Begitu juga dengan apa yang dikatakan oleh seorang sahabat, Salman al-Farisi:
“Sesungguhnya bila Allah menginginkan kehancuran/kebinasaan bagi seorang hamba-Nya, maka Dia akan mencabut dari dirinya sifat malu, dan bila sudah dicabut sifat tersebut dari dirinya maka dia tidak akan menemui-Nya kecuali dalam kondisi dia amat dimurkai dan murka, dan bila dia sudah dalam kondisi demikian maka akan dicabut dari dirinya sifat amanah lantas dia tidak akan menemui-Nya kecuali dalam kondisi dia dicap sebagai pengkhianat dan orang yang dikhianati, dan bila dia sudah menjadi pengkhianat dan orang yang dikhianati maka akan dicabut dari dirinya sifat rahmah (sifat belas kasih) lantas dia tidak akan menemui-Nya kecuali dalam kondisi dia memiliki sikap keras dan berhati kasar, dan apabila dia sudah dalam kondisi demikian maka akan dicabut sebagian iman dari tengkuknya, dan bila sudah demikian maka dia tidak akan menemui-Nya kecuali dalam kondisinya yang telah menjadi setan yang dilaknat dan suka melaknat.”
Sifat malu merupakan bagian dari iman; sebagaimana dalam hadis yang sahih dari Ibnu ‘Umar radhiallâhu ‘anhuma bahwasanya Nabi shallallahu ‘alaihi wasallam lewat di depan seorang laki-laki yang mencerca saudaranya yang memiliki sifat malu, dia (orang tersebut) berkata: “Sesungguhnya engkau ini amat pemalu”, seakan dia mengatakan (ungkapan ini berasal dari perawi hadis, red);”..ia (sifat malu tersebut) telah membahayakan dirimu”.
Lantas kemudian Rasulullah shallallahu ‘alaihi wasallam bersabda: “Biarkanlah dia!
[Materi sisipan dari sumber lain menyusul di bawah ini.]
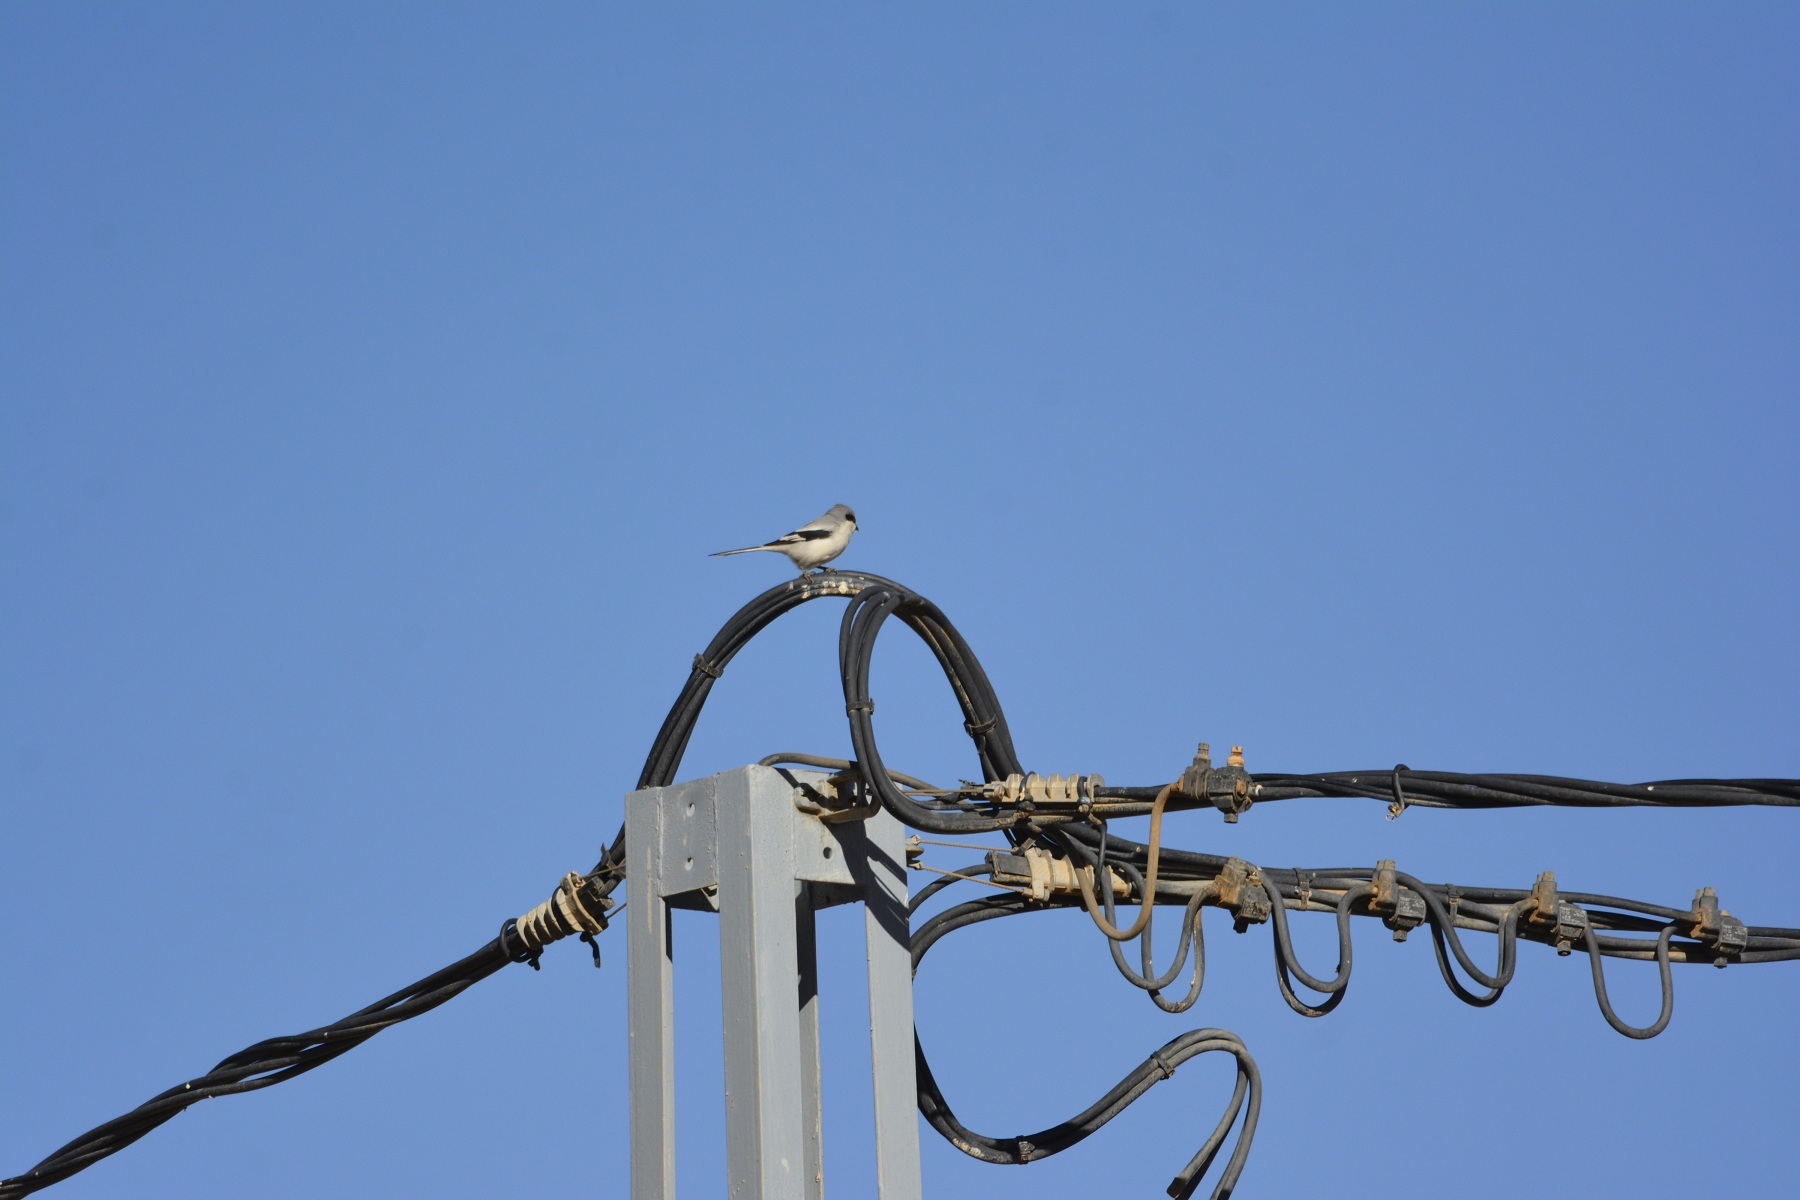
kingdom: Animalia
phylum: Chordata
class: Aves
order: Passeriformes
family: Laniidae
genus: Lanius
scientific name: Lanius excubitor
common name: Great grey shrike
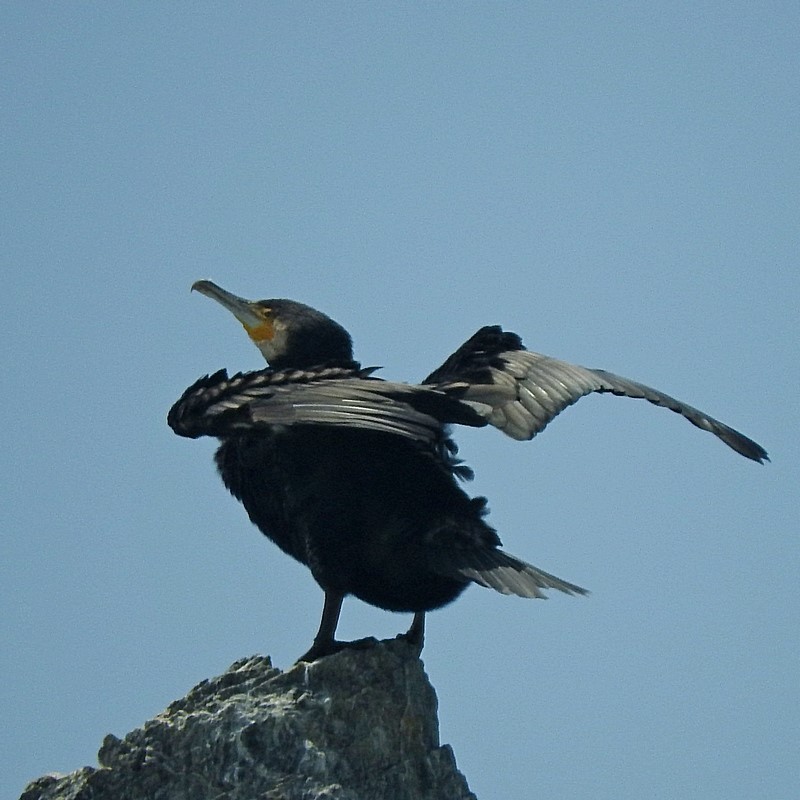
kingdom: Animalia
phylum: Chordata
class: Aves
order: Suliformes
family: Phalacrocoracidae
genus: Phalacrocorax
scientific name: Phalacrocorax carbo
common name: Great cormorant
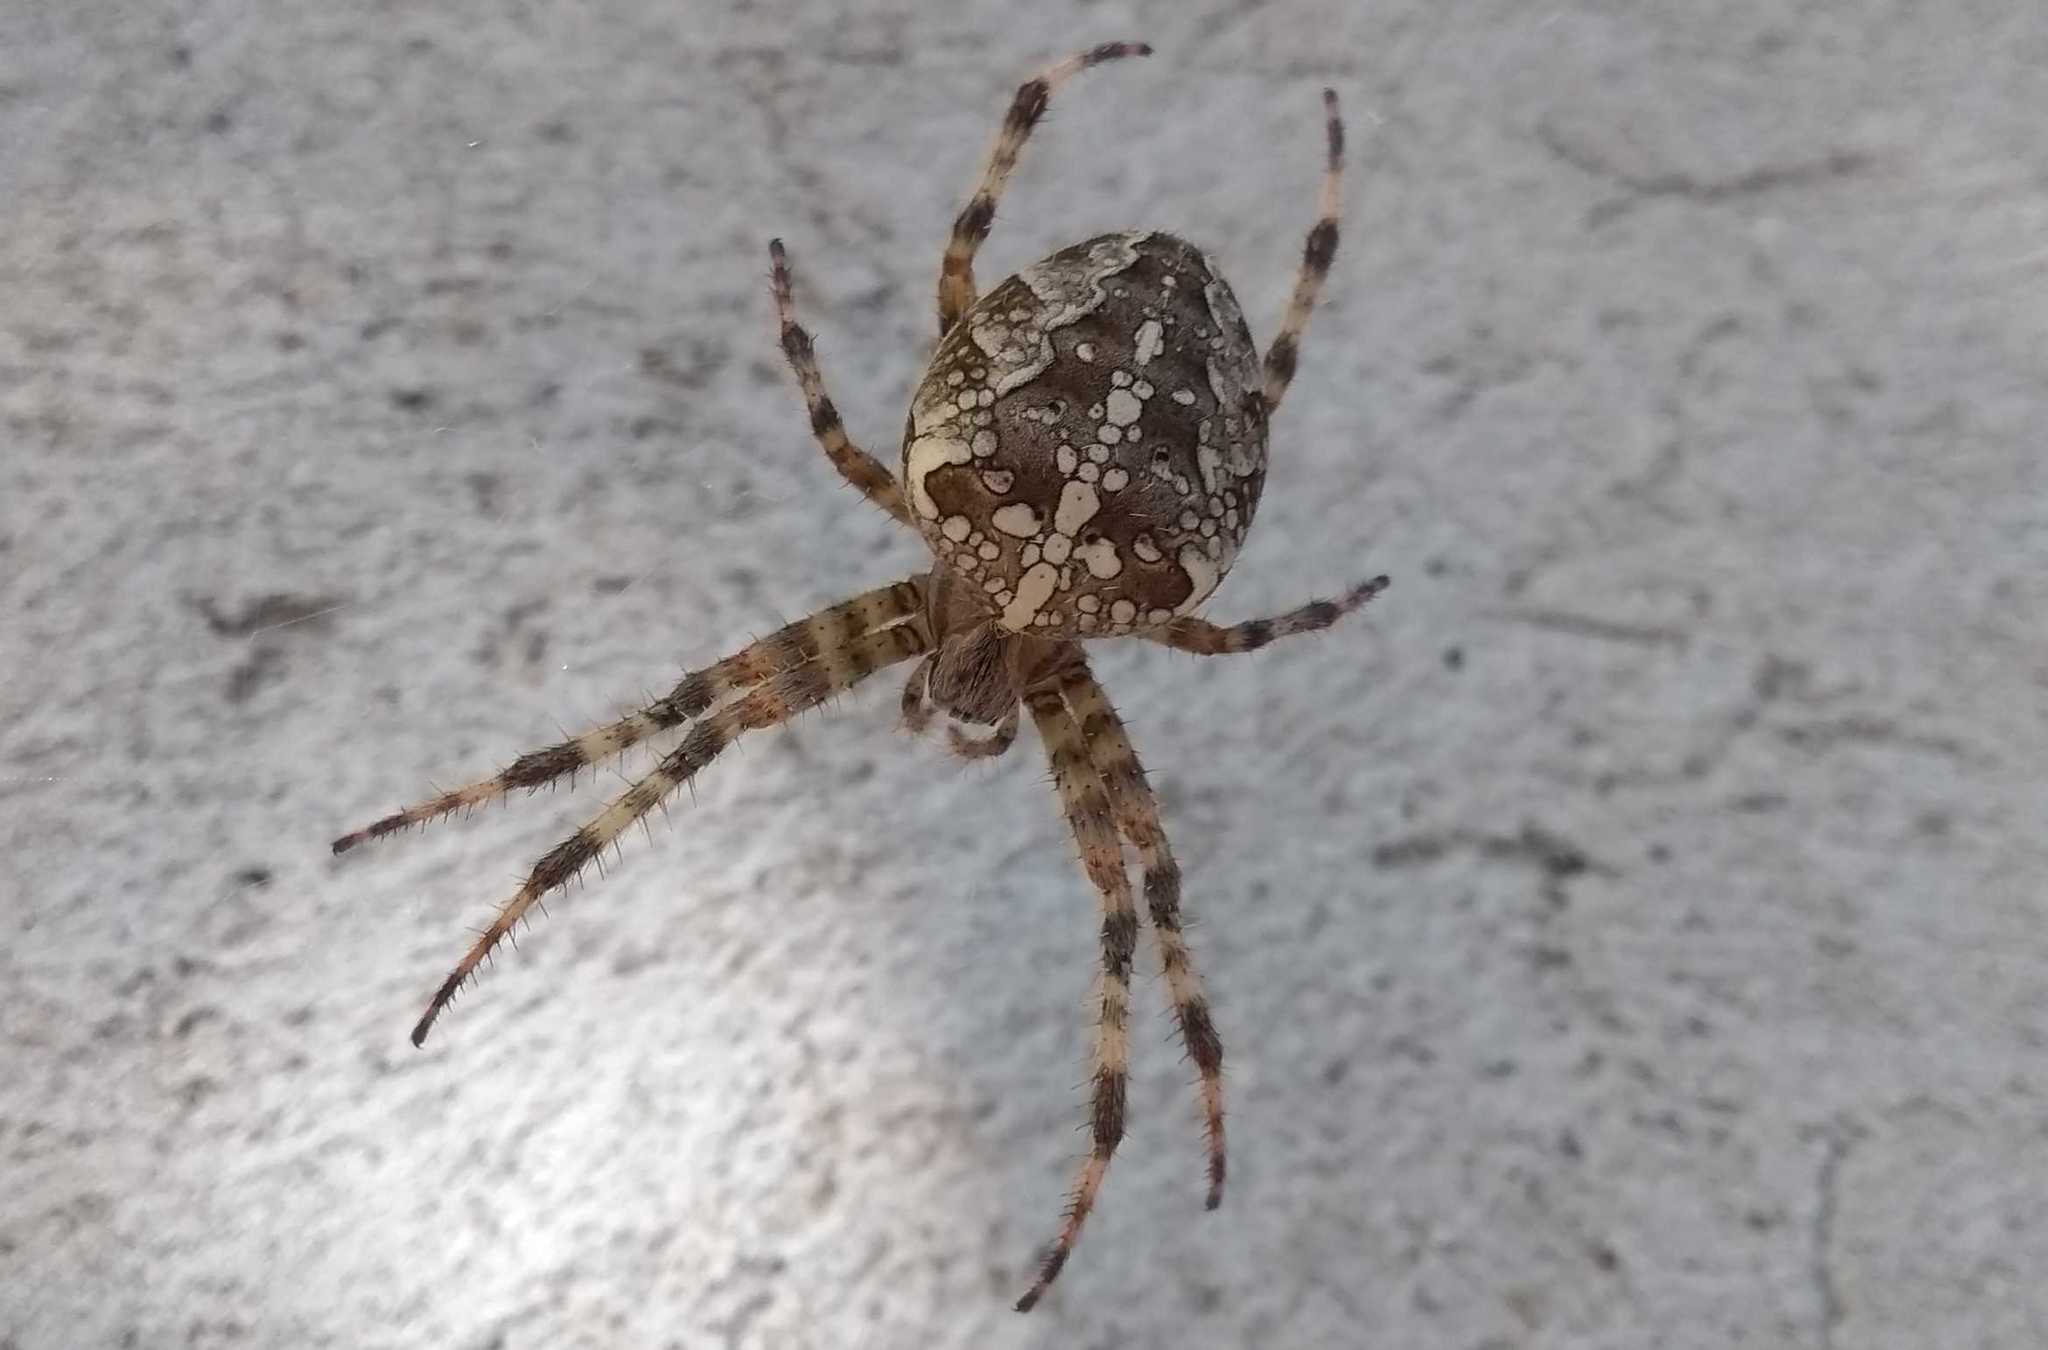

Karena sesungguhnya sifat malu itu adalah sebagian dari iman”. (HR. Bukhari, Muslim).
Dan dalam hadis yang lain dikatakan: “Sifat malu adalah cabang dari iman.” (HR. Bukhari, Muslim)
Sifat malu hanya membawa kebaikan; sebagaimana dalam hadis ‘Imran bin Hushain dari Nabi shallallahu ‘alaihi wasallam: “Sifat malu tidak membawa selain kebaikan.” (HR. Bukhari dan Muslim).
Karakteristik Sifat Malu dan Implikasinya
Karakteristiknya
Hal ini seperti digambarkan dalam hadis Ibnu Mas’ud: “Malu kepada Allah adalah bahwa engkau menjaga kepala dan apa yang disadari/ditangkapnya, (menjaga) perut dan apa yang dikandungnya, mengingat mati dan musibah (yang akan menimpa); barangsiapa yang menginginkan akhirat maka hendaklah dia meninggalkan gemerlap dunia. Maka siapa yang melakukan hal itu, berarti dia telah berlaku malu kepada Allah”. (Dikeluarkan oleh Imam Ahmad, at-Turmuzi secara marfu’).
Implikasinya
Sifat malu kepada Allah melahirkan tindakan untuk selalu memonitor semua nikmat-Nya dan melihat keterbatasan dan ketimpangan-ketimpangan dalam mensyukurinya. Bila seorang hamba telah dicabut sifat malu dari dirinya baik sifat malu bawaan atau pun yang didapat melalui proses maka dia tidak lagi memiliki filter untuk melakukan perbuatan yang jelek-jelek dan akhlak yang rendah dan hina; lantas kemudian jadilah dia seakan-akan tidak memiliki iman sama sekali.
Seperti yang diungkapkan oleh ‘Imran bin Hushain radhiallâhu ‘anhu bahwa sifat malu yang dipuji dalam sabda Nabi shallallahu ‘alaihi wasallam adalah akhlak yang memberikan sugesti untuk melakukan perbuatan yang baik dan meninggalkan yang jelek.
Sedangkan kelemahan dan ketidakmampuan yang berimbas kepada keterbatasan dalam melakukan hak-hak Allah dan hak hamba-hamba-Nya maka hal ini tidaklah dinamakan sifat malu tersebut akan tetapi hal itu adalah kelemahan, ketidakmampuan, dan kehinaan semata.